Student fees fund STUSU. STUSU is budgeted to spend $114,487 on employee pay for the 2011-12 fiscal year.
The STUSU general manager, Tina Reissner, is not included in the new union. Reissner is a full-time employee of the STUSU who mainly manages finances and record-keeping.
The process to start the union began in late March and early April.
When enough employees signed cards that said they wanted to unionize, the provincial labour board certified them and the negotiation process began.
The meeting on Saturday was called so the STUSU executives could go over the draft agreement from that process.
But MacDonell was not happy with the timing of the meeting.
“I opposed the ratification because of the manner it was brought up (hours away [from] the term ending and late on a Saturday which seems like an avoidance tactic) and how I had been left basically completely oblivious to the entire process as had Tina [Reissner] who would be the best one to understand the implications of what is involved,” MacDonell said in a Facebook message after the meeting.

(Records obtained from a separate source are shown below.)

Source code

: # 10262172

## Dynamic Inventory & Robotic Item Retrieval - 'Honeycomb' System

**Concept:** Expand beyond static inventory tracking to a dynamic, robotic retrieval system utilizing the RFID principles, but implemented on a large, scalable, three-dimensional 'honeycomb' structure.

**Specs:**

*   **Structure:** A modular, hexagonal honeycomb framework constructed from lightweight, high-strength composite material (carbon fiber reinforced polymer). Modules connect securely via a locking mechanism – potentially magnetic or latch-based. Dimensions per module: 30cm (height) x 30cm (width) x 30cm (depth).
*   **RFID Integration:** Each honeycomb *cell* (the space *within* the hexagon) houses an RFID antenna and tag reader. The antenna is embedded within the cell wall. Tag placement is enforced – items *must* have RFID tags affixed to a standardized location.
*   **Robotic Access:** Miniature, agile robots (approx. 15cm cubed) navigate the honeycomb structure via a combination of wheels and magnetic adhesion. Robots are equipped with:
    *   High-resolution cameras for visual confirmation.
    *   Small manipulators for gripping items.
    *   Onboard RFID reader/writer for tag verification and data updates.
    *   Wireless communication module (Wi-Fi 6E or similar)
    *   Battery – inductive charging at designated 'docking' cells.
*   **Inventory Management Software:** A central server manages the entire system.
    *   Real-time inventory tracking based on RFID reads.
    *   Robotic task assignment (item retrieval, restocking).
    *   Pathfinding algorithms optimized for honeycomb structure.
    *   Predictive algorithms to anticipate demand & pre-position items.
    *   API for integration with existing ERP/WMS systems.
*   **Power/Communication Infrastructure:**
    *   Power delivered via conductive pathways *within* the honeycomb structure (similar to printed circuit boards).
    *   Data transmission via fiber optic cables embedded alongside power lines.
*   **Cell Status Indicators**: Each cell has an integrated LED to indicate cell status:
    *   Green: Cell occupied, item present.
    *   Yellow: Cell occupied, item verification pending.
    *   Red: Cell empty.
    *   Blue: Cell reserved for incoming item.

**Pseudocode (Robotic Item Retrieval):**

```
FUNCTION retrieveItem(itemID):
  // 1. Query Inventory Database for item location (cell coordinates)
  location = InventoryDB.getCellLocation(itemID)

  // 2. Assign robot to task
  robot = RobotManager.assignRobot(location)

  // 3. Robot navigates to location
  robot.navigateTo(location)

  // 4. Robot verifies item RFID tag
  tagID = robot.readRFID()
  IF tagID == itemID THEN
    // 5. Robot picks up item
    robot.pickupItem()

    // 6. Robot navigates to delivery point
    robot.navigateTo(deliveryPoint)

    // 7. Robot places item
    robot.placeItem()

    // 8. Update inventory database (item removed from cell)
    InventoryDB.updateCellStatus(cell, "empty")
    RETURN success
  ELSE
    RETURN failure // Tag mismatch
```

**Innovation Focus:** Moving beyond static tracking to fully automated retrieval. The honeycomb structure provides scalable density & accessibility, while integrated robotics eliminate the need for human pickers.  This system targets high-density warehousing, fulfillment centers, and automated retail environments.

STUSU bylaws require the general manager to attend SEC meetings and record minutes. However, MacDonell said Reissner was unable to attend because she couldn’t leave her children.
The SEC meeting on Saturday afternoon included then STUSU president Ella Henry, vice-president education Craig Mazerolle, vice-president administration Mary-Dan Johnston and then vice-president student life Lydia MacDonell.
Mark Livingstone, STUSU president for 2011-12, said he was not aware of the meeting until he heard rumours of it and was unable to contact Henry to discuss it.
Livingstone was attending a New Brunswick Student Alliance meeting in Red Bank, New Brunswick.
Both Mazerolle and Henry attended some of the meeting before returning to Fredericton on Saturday.
Henry said Livingstone was not told because he was not yet in office and so not legally part of the STUSU.
“Legally, because we’ve signed a confidentiality agreement we can’t involve people who are not the legal representatives in those discussions. That would be a breach of the agreement.”